Richard Leadbetter, especialista da Digital Foundry, usou o exemplo do jogo de ação gótica cult Bloodborne, da From Software, para demonstrar como a Sony poderia melhorar a retrocompatibilidade de jogos de PS4 no PS5.

Fonte da imagem: PlayStation
Bloodborne roda atualmente no PS5 via retrocompatibilidade, sem nenhuma melhoria: sem otimizações de desempenho, taxas de quadros, aumento de resolução, nada.
Especialistas da Digital Foundry concluíram que o PS5 limita a velocidade da CPU e da GPU durante a retrocompatibilidade, além de estar sujeito às limitações de memória nativas do PS4.

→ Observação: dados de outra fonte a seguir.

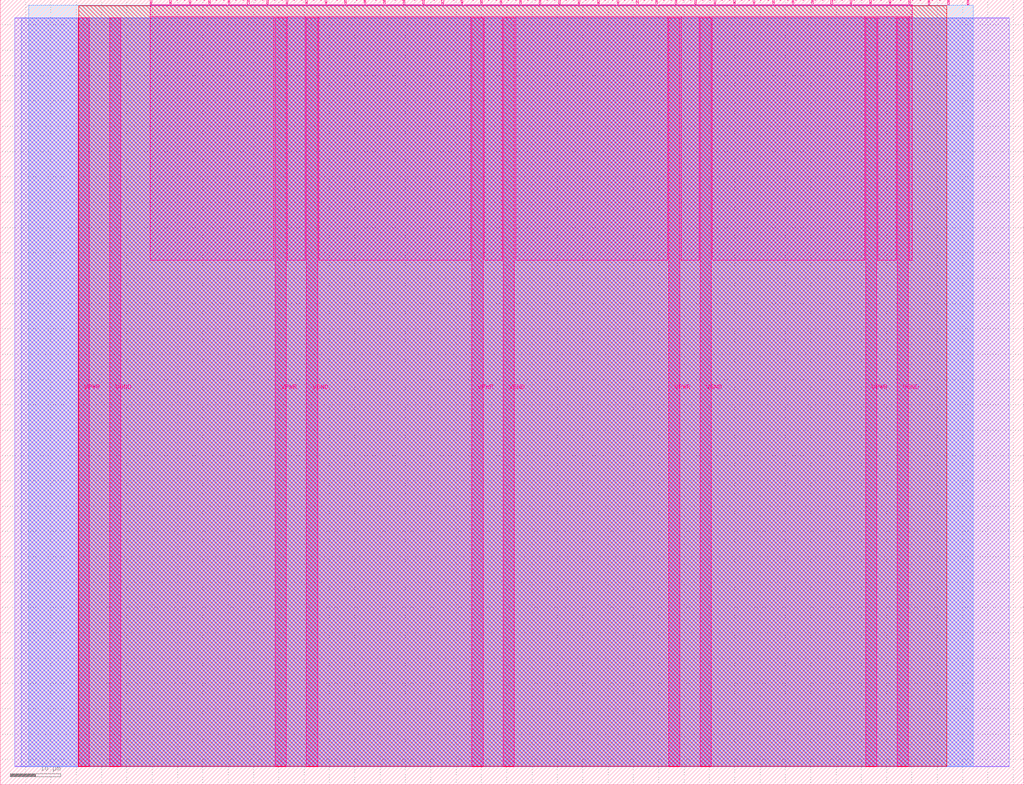
<source format=lef>
VERSION 5.7 ;
  NOWIREEXTENSIONATPIN ON ;
  DIVIDERCHAR "/" ;
  BUSBITCHARS "[]" ;
MACRO tt_um_wokwi_group_1
  CLASS BLOCK ;
  FOREIGN tt_um_wokwi_group_1 ;
  ORIGIN 0.000 0.000 ;
  SIZE 202.080 BY 154.980 ;
  PIN VGND
    DIRECTION INOUT ;
    USE GROUND ;
    PORT
      LAYER Metal5 ;
        RECT 21.580 3.560 23.780 151.420 ;
    END
    PORT
      LAYER Metal5 ;
        RECT 60.450 3.560 62.650 151.420 ;
    END
    PORT
      LAYER Metal5 ;
        RECT 99.320 3.560 101.520 151.420 ;
    END
    PORT
      LAYER Metal5 ;
        RECT 138.190 3.560 140.390 151.420 ;
    END
    PORT
      LAYER Metal5 ;
        RECT 177.060 3.560 179.260 151.420 ;
    END
  END VGND
  PIN VPWR
    DIRECTION INOUT ;
    USE POWER ;
    PORT
      LAYER Metal5 ;
        RECT 15.380 3.560 17.580 151.420 ;
    END
    PORT
      LAYER Metal5 ;
        RECT 54.250 3.560 56.450 151.420 ;
    END
    PORT
      LAYER Metal5 ;
        RECT 93.120 3.560 95.320 151.420 ;
    END
    PORT
      LAYER Metal5 ;
        RECT 131.990 3.560 134.190 151.420 ;
    END
    PORT
      LAYER Metal5 ;
        RECT 170.860 3.560 173.060 151.420 ;
    END
  END VPWR
  PIN clk
    DIRECTION INPUT ;
    USE SIGNAL ;
    PORT
      LAYER Metal5 ;
        RECT 187.050 153.980 187.350 154.980 ;
    END
  END clk
  PIN ena
    DIRECTION INPUT ;
    USE SIGNAL ;
    PORT
      LAYER Metal5 ;
        RECT 190.890 153.980 191.190 154.980 ;
    END
  END ena
  PIN rst_n
    DIRECTION INPUT ;
    USE SIGNAL ;
    PORT
      LAYER Metal5 ;
        RECT 183.210 153.980 183.510 154.980 ;
    END
  END rst_n
  PIN ui_in[0]
    DIRECTION INPUT ;
    USE SIGNAL ;
    ANTENNAGATEAREA 0.213200 ;
    PORT
      LAYER Metal5 ;
        RECT 179.370 153.980 179.670 154.980 ;
    END
  END ui_in[0]
  PIN ui_in[1]
    DIRECTION INPUT ;
    USE SIGNAL ;
    ANTENNAGATEAREA 0.213200 ;
    PORT
      LAYER Metal5 ;
        RECT 175.530 153.980 175.830 154.980 ;
    END
  END ui_in[1]
  PIN ui_in[2]
    DIRECTION INPUT ;
    USE SIGNAL ;
    ANTENNAGATEAREA 0.180700 ;
    PORT
      LAYER Metal5 ;
        RECT 171.690 153.980 171.990 154.980 ;
    END
  END ui_in[2]
  PIN ui_in[3]
    DIRECTION INPUT ;
    USE SIGNAL ;
    ANTENNAGATEAREA 0.180700 ;
    PORT
      LAYER Metal5 ;
        RECT 167.850 153.980 168.150 154.980 ;
    END
  END ui_in[3]
  PIN ui_in[4]
    DIRECTION INPUT ;
    USE SIGNAL ;
    ANTENNAGATEAREA 0.180700 ;
    PORT
      LAYER Metal5 ;
        RECT 164.010 153.980 164.310 154.980 ;
    END
  END ui_in[4]
  PIN ui_in[5]
    DIRECTION INPUT ;
    USE SIGNAL ;
    ANTENNAGATEAREA 0.213200 ;
    PORT
      LAYER Metal5 ;
        RECT 160.170 153.980 160.470 154.980 ;
    END
  END ui_in[5]
  PIN ui_in[6]
    DIRECTION INPUT ;
    USE SIGNAL ;
    ANTENNAGATEAREA 0.180700 ;
    PORT
      LAYER Metal5 ;
        RECT 156.330 153.980 156.630 154.980 ;
    END
  END ui_in[6]
  PIN ui_in[7]
    DIRECTION INPUT ;
    USE SIGNAL ;
    ANTENNAGATEAREA 0.314600 ;
    PORT
      LAYER Metal5 ;
        RECT 152.490 153.980 152.790 154.980 ;
    END
  END ui_in[7]
  PIN uio_in[0]
    DIRECTION INPUT ;
    USE SIGNAL ;
    ANTENNAGATEAREA 0.213200 ;
    PORT
      LAYER Metal5 ;
        RECT 148.650 153.980 148.950 154.980 ;
    END
  END uio_in[0]
  PIN uio_in[1]
    DIRECTION INPUT ;
    USE SIGNAL ;
    ANTENNAGATEAREA 0.180700 ;
    PORT
      LAYER Metal5 ;
        RECT 144.810 153.980 145.110 154.980 ;
    END
  END uio_in[1]
  PIN uio_in[2]
    DIRECTION INPUT ;
    USE SIGNAL ;
    ANTENNAGATEAREA 0.213200 ;
    PORT
      LAYER Metal5 ;
        RECT 140.970 153.980 141.270 154.980 ;
    END
  END uio_in[2]
  PIN uio_in[3]
    DIRECTION INPUT ;
    USE SIGNAL ;
    ANTENNAGATEAREA 0.213200 ;
    PORT
      LAYER Metal5 ;
        RECT 137.130 153.980 137.430 154.980 ;
    END
  END uio_in[3]
  PIN uio_in[4]
    DIRECTION INPUT ;
    USE SIGNAL ;
    PORT
      LAYER Metal5 ;
        RECT 133.290 153.980 133.590 154.980 ;
    END
  END uio_in[4]
  PIN uio_in[5]
    DIRECTION INPUT ;
    USE SIGNAL ;
    PORT
      LAYER Metal5 ;
        RECT 129.450 153.980 129.750 154.980 ;
    END
  END uio_in[5]
  PIN uio_in[6]
    DIRECTION INPUT ;
    USE SIGNAL ;
    PORT
      LAYER Metal5 ;
        RECT 125.610 153.980 125.910 154.980 ;
    END
  END uio_in[6]
  PIN uio_in[7]
    DIRECTION INPUT ;
    USE SIGNAL ;
    PORT
      LAYER Metal5 ;
        RECT 121.770 153.980 122.070 154.980 ;
    END
  END uio_in[7]
  PIN uio_oe[0]
    DIRECTION OUTPUT ;
    USE SIGNAL ;
    ANTENNADIFFAREA 0.299200 ;
    PORT
      LAYER Metal5 ;
        RECT 56.490 153.980 56.790 154.980 ;
    END
  END uio_oe[0]
  PIN uio_oe[1]
    DIRECTION OUTPUT ;
    USE SIGNAL ;
    ANTENNADIFFAREA 0.299200 ;
    PORT
      LAYER Metal5 ;
        RECT 52.650 153.980 52.950 154.980 ;
    END
  END uio_oe[1]
  PIN uio_oe[2]
    DIRECTION OUTPUT ;
    USE SIGNAL ;
    ANTENNADIFFAREA 0.299200 ;
    PORT
      LAYER Metal5 ;
        RECT 48.810 153.980 49.110 154.980 ;
    END
  END uio_oe[2]
  PIN uio_oe[3]
    DIRECTION OUTPUT ;
    USE SIGNAL ;
    ANTENNADIFFAREA 0.299200 ;
    PORT
      LAYER Metal5 ;
        RECT 44.970 153.980 45.270 154.980 ;
    END
  END uio_oe[3]
  PIN uio_oe[4]
    DIRECTION OUTPUT ;
    USE SIGNAL ;
    ANTENNADIFFAREA 0.299200 ;
    PORT
      LAYER Metal5 ;
        RECT 41.130 153.980 41.430 154.980 ;
    END
  END uio_oe[4]
  PIN uio_oe[5]
    DIRECTION OUTPUT ;
    USE SIGNAL ;
    ANTENNADIFFAREA 0.299200 ;
    PORT
      LAYER Metal5 ;
        RECT 37.290 153.980 37.590 154.980 ;
    END
  END uio_oe[5]
  PIN uio_oe[6]
    DIRECTION OUTPUT ;
    USE SIGNAL ;
    ANTENNADIFFAREA 0.299200 ;
    PORT
      LAYER Metal5 ;
        RECT 33.450 153.980 33.750 154.980 ;
    END
  END uio_oe[6]
  PIN uio_oe[7]
    DIRECTION OUTPUT ;
    USE SIGNAL ;
    ANTENNADIFFAREA 0.299200 ;
    PORT
      LAYER Metal5 ;
        RECT 29.610 153.980 29.910 154.980 ;
    END
  END uio_oe[7]
  PIN uio_out[0]
    DIRECTION OUTPUT ;
    USE SIGNAL ;
    ANTENNADIFFAREA 0.299200 ;
    PORT
      LAYER Metal5 ;
        RECT 87.210 153.980 87.510 154.980 ;
    END
  END uio_out[0]
  PIN uio_out[1]
    DIRECTION OUTPUT ;
    USE SIGNAL ;
    ANTENNADIFFAREA 0.299200 ;
    PORT
      LAYER Metal5 ;
        RECT 83.370 153.980 83.670 154.980 ;
    END
  END uio_out[1]
  PIN uio_out[2]
    DIRECTION OUTPUT ;
    USE SIGNAL ;
    ANTENNADIFFAREA 0.299200 ;
    PORT
      LAYER Metal5 ;
        RECT 79.530 153.980 79.830 154.980 ;
    END
  END uio_out[2]
  PIN uio_out[3]
    DIRECTION OUTPUT ;
    USE SIGNAL ;
    ANTENNADIFFAREA 0.299200 ;
    PORT
      LAYER Metal5 ;
        RECT 75.690 153.980 75.990 154.980 ;
    END
  END uio_out[3]
  PIN uio_out[4]
    DIRECTION OUTPUT ;
    USE SIGNAL ;
    ANTENNADIFFAREA 0.299200 ;
    PORT
      LAYER Metal5 ;
        RECT 71.850 153.980 72.150 154.980 ;
    END
  END uio_out[4]
  PIN uio_out[5]
    DIRECTION OUTPUT ;
    USE SIGNAL ;
    ANTENNADIFFAREA 0.299200 ;
    PORT
      LAYER Metal5 ;
        RECT 68.010 153.980 68.310 154.980 ;
    END
  END uio_out[5]
  PIN uio_out[6]
    DIRECTION OUTPUT ;
    USE SIGNAL ;
    ANTENNADIFFAREA 0.299200 ;
    PORT
      LAYER Metal5 ;
        RECT 64.170 153.980 64.470 154.980 ;
    END
  END uio_out[6]
  PIN uio_out[7]
    DIRECTION OUTPUT ;
    USE SIGNAL ;
    ANTENNADIFFAREA 0.299200 ;
    PORT
      LAYER Metal5 ;
        RECT 60.330 153.980 60.630 154.980 ;
    END
  END uio_out[7]
  PIN uo_out[0]
    DIRECTION OUTPUT ;
    USE SIGNAL ;
    ANTENNADIFFAREA 0.958400 ;
    PORT
      LAYER Metal5 ;
        RECT 117.930 153.980 118.230 154.980 ;
    END
  END uo_out[0]
  PIN uo_out[1]
    DIRECTION OUTPUT ;
    USE SIGNAL ;
    ANTENNADIFFAREA 0.958400 ;
    PORT
      LAYER Metal5 ;
        RECT 114.090 153.980 114.390 154.980 ;
    END
  END uo_out[1]
  PIN uo_out[2]
    DIRECTION OUTPUT ;
    USE SIGNAL ;
    ANTENNADIFFAREA 0.958400 ;
    PORT
      LAYER Metal5 ;
        RECT 110.250 153.980 110.550 154.980 ;
    END
  END uo_out[2]
  PIN uo_out[3]
    DIRECTION OUTPUT ;
    USE SIGNAL ;
    ANTENNADIFFAREA 1.135700 ;
    PORT
      LAYER Metal5 ;
        RECT 106.410 153.980 106.710 154.980 ;
    END
  END uo_out[3]
  PIN uo_out[4]
    DIRECTION OUTPUT ;
    USE SIGNAL ;
    ANTENNADIFFAREA 1.135700 ;
    PORT
      LAYER Metal5 ;
        RECT 102.570 153.980 102.870 154.980 ;
    END
  END uo_out[4]
  PIN uo_out[5]
    DIRECTION OUTPUT ;
    USE SIGNAL ;
    ANTENNADIFFAREA 1.102800 ;
    PORT
      LAYER Metal5 ;
        RECT 98.730 153.980 99.030 154.980 ;
    END
  END uo_out[5]
  PIN uo_out[6]
    DIRECTION OUTPUT ;
    USE SIGNAL ;
    ANTENNADIFFAREA 0.677200 ;
    PORT
      LAYER Metal5 ;
        RECT 94.890 153.980 95.190 154.980 ;
    END
  END uo_out[6]
  PIN uo_out[7]
    DIRECTION OUTPUT ;
    USE SIGNAL ;
    ANTENNADIFFAREA 0.677200 ;
    PORT
      LAYER Metal5 ;
        RECT 91.050 153.980 91.350 154.980 ;
    END
  END uo_out[7]
  OBS
      LAYER GatPoly ;
        RECT 2.880 3.630 199.200 151.350 ;
      LAYER Metal1 ;
        RECT 2.880 3.560 199.200 151.420 ;
      LAYER Metal2 ;
        RECT 4.130 3.680 192.145 151.300 ;
      LAYER Metal3 ;
        RECT 5.660 3.635 192.100 153.865 ;
      LAYER Metal4 ;
        RECT 15.515 3.680 186.865 153.820 ;
      LAYER Metal5 ;
        RECT 30.120 153.770 33.240 153.980 ;
        RECT 33.960 153.770 37.080 153.980 ;
        RECT 37.800 153.770 40.920 153.980 ;
        RECT 41.640 153.770 44.760 153.980 ;
        RECT 45.480 153.770 48.600 153.980 ;
        RECT 49.320 153.770 52.440 153.980 ;
        RECT 53.160 153.770 56.280 153.980 ;
        RECT 57.000 153.770 60.120 153.980 ;
        RECT 60.840 153.770 63.960 153.980 ;
        RECT 64.680 153.770 67.800 153.980 ;
        RECT 68.520 153.770 71.640 153.980 ;
        RECT 72.360 153.770 75.480 153.980 ;
        RECT 76.200 153.770 79.320 153.980 ;
        RECT 80.040 153.770 83.160 153.980 ;
        RECT 83.880 153.770 87.000 153.980 ;
        RECT 87.720 153.770 90.840 153.980 ;
        RECT 91.560 153.770 94.680 153.980 ;
        RECT 95.400 153.770 98.520 153.980 ;
        RECT 99.240 153.770 102.360 153.980 ;
        RECT 103.080 153.770 106.200 153.980 ;
        RECT 106.920 153.770 110.040 153.980 ;
        RECT 110.760 153.770 113.880 153.980 ;
        RECT 114.600 153.770 117.720 153.980 ;
        RECT 118.440 153.770 121.560 153.980 ;
        RECT 122.280 153.770 125.400 153.980 ;
        RECT 126.120 153.770 129.240 153.980 ;
        RECT 129.960 153.770 133.080 153.980 ;
        RECT 133.800 153.770 136.920 153.980 ;
        RECT 137.640 153.770 140.760 153.980 ;
        RECT 141.480 153.770 144.600 153.980 ;
        RECT 145.320 153.770 148.440 153.980 ;
        RECT 149.160 153.770 152.280 153.980 ;
        RECT 153.000 153.770 156.120 153.980 ;
        RECT 156.840 153.770 159.960 153.980 ;
        RECT 160.680 153.770 163.800 153.980 ;
        RECT 164.520 153.770 167.640 153.980 ;
        RECT 168.360 153.770 171.480 153.980 ;
        RECT 172.200 153.770 175.320 153.980 ;
        RECT 176.040 153.770 179.160 153.980 ;
        RECT 179.880 153.770 180.100 153.980 ;
        RECT 29.660 151.630 180.100 153.770 ;
        RECT 29.660 103.595 54.040 151.630 ;
        RECT 56.660 103.595 60.240 151.630 ;
        RECT 62.860 103.595 92.910 151.630 ;
        RECT 95.530 103.595 99.110 151.630 ;
        RECT 101.730 103.595 131.780 151.630 ;
        RECT 134.400 103.595 137.980 151.630 ;
        RECT 140.600 103.595 170.650 151.630 ;
        RECT 173.270 103.595 176.850 151.630 ;
        RECT 179.470 103.595 180.100 151.630 ;
  END
END tt_um_wokwi_group_1
END LIBRARY


</source>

A modder Christina, da Digital Foundry, desenvolveu uma coleção de patches para o PS5 desbloqueado que liberam o potencial dos jogos de PS4 no PS5: velocidade máxima da CPU/GPU, 4 GB adicionais de memória do sistema, suporte a 120 Hz e VRR.
Os mods transformam Bloodborne: 4K a 30 fps estáveis, 1440p a 60 fps relativamente estáveis (50-60 fps em chefes), 1080p a 85-120 fps (com modo de 120 Hz). O VRR atenua os problemas de desempenho.
Segundo Leadbetter, essas melhorias beneficiarão muitos outros jogos antigos, exigindo “esforço mínimo, mas impacto máximo” dos desenvolvedores e elevando a retrocompatibilidade do PS5 a um novo patamar.
Bloodborne foi lançado em março de 2015 para PS4. O jogo teve a chance de receber um remake da extinta Bluepoint Games — a Sony aprovou o projeto, mas a FromSoftware, liderada pelo diretor Hidetaka Miyazaki, o rejeitou.